Dai Nippon Printing (DNP) has announced a new type of durable plastic sheet that the company believes will replace the chemically-hardened glass panels currently used by smartphones and tablets. With a pencil hardness of up to 9H, the new plastic cover is said to be about as strong as Gorilla Glass, yet it offers many additional benefits.

The product – which doesn't seem to have a name yet – is comprised of three parts: a fingerprint-proof layer on the outside, a piece of plastic in the middle and a hardening agent applied to the back. All told, the substrate measures from 0.5mm to 1.5mm thick depending on what's needed and weighs about half as much as glass solutions.

Along with its 9H pencil hardness, DNP's cover is highly abrasion resistant. The company says that it rubbed the sheet's surface 200 times at a weight of 500g/cm2 with steel wool and no scratches resulted. Given those results, DNP says that its plastic offering is much less likely to scratch or crack than alternative glass-based products.

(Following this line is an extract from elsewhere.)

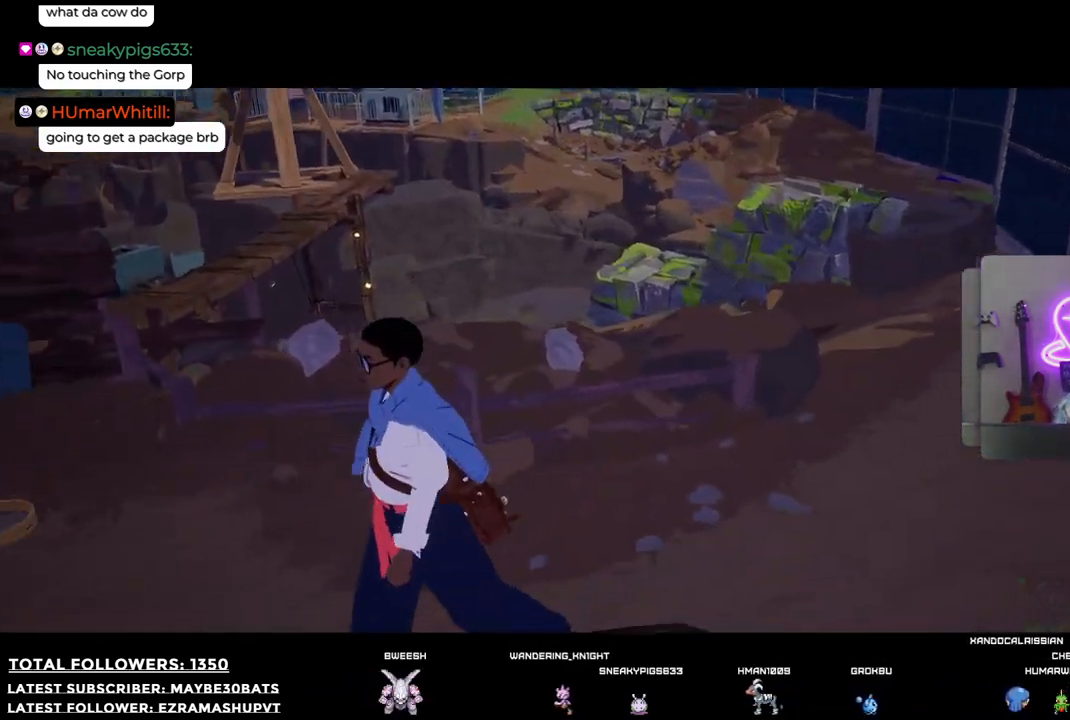
{"buttons": [], "left_stick": "up-left", "right_stick": "left", "events": [[37, "left_stick", "left"], [165, "left_stick", "up-left"]]}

Besides conventional smartphones, tablets, laptops and other electronics, DNP notes that its plastic substrate would be ideal for upcoming flexible electronics using an OLED display, as sheets measuring 1.0mm thick can bend to a diameter of up to 140mm, while that number jumps to 90mm when dealing with 0.5mm-thick sheets.

The company's clarity tests showed a haze of 0.4% and a transmittance of 91.2%, while its fingerprint test revealed a contact angle of 103 degrees for water and 56 degrees for oil. We can't quantify those figures, but DNP is confident enough to project roughly $121 million in revenue for 2014 after the sheets hit mass production next year.